Sunday, March 01, 2015

Cleansing through Paris

There's France, a country in Europe. Then there's Frahnce, an idea, a symbol, a prime study-abroad destination, an Anglo-American fantasy, a disappointment to some Japanese tourists, and the place where Alice Waters learned that American food was inferior. I'm not sure which of these Dionna Lee's guide is in reference to.

As would make sense for "Into The Gloss," where the guide appears, it begins with advice on where to find "100% organic juices, açaí bowls, and homemade almond milk cacao shakes." As the commenters correctly note, this is an odd pick for a city with... well, for a city with this as an option. Other suggestions include shopping at an H&M-affiliated store with a location on lower Broadway; getting cheesecake at an American-style café; and having an expensive vegetarian dinner. This is, in other words, an upscale, fashion-world version of a guide to Paris's McDonalds and Starbucks locations. A guide for those who find snails not too weird but too fattening. (The cheesecake can, I suppose, be Instagrammed but not eaten.)

But the beef in the comments seems mainly to come from the framing: "Paris Like A Local," the post is called, when basically everything being suggested could be better-accomplished in New York.

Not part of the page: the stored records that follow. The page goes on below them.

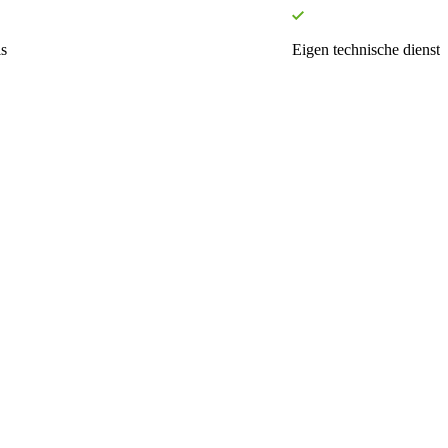
s
Eigen technische dienst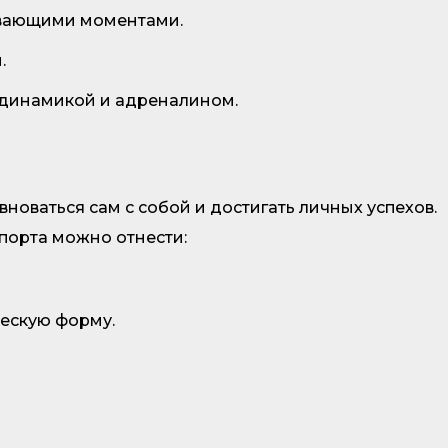
тывающими моментами.
.
 динамикой и адреналином.
оваться сам с собой и достигать личных успехов.
спорта можно отнести:
ческую форму.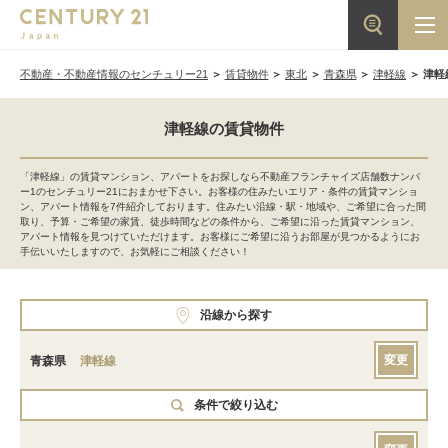
不動産・不動産情報のセンチュリー21
賃貸物件
東北
青森県
津軽線
津軽
津軽線の賃貸物件
「津軽線」の賃貸マンション、アパートをお探しなら不動産フランチャイズ店舗数ナンバ
ー1のセンチュリー21におまかせ下さい。お客様の住みたいエリア・条件の賃貸マンショ
ン、アパート情報を7件紹介しております。住みたい沿線・駅・地域や、ご希望に合った間
取り、予算・ご希望の家賃、徒歩時間などの条件から、ご希望に沿った賃貸マンション、
アパート情報を見つけていただけます。お客様にご希望に沿うお部屋が見つかるようにお
手伝いいたしますので、お気軽にご相談ください！
沿線から探す
変更
青森県
津軽線
条件で絞り込む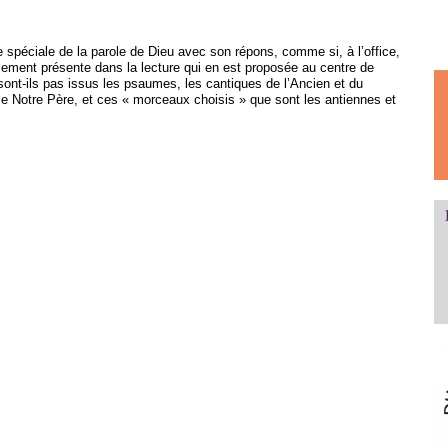
e spéciale de la parole de Dieu avec son répons, comme si, à l’office,
ulement présente dans la lecture qui en est proposée au centre de
ont-ils pas issus les psaumes, les cantiques de l’Ancien et du
 Notre Père, et ces « morceaux choisis » que sont les antiennes et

But... does that necessarily make it not a like-a-local guide? New York is so hot right now in Paris, or was when I was there, which was granted a while ago now, but I've heard things, and it's my understanding that that remains the case. The more Williamsburg-ish a place is, perhaps the more likely hip French people will be in it. Or hip Parisians, a group that includes expats. After all, Parisians aren't going to shop exclusively at stores that only exist in Paris. It's a let-down for you-the-tourist if you can find the same thing for less at a mall, but not for someone who's unlikely to ever set foot in the Quakerbridge Mall (and how nice for them) in the first place.

1 comment:

Londoner said...

More interested in the cognitive dissonance that results from Anglophone Francophiles, a liberal set if there ever was one, encountering the New Parisiennes.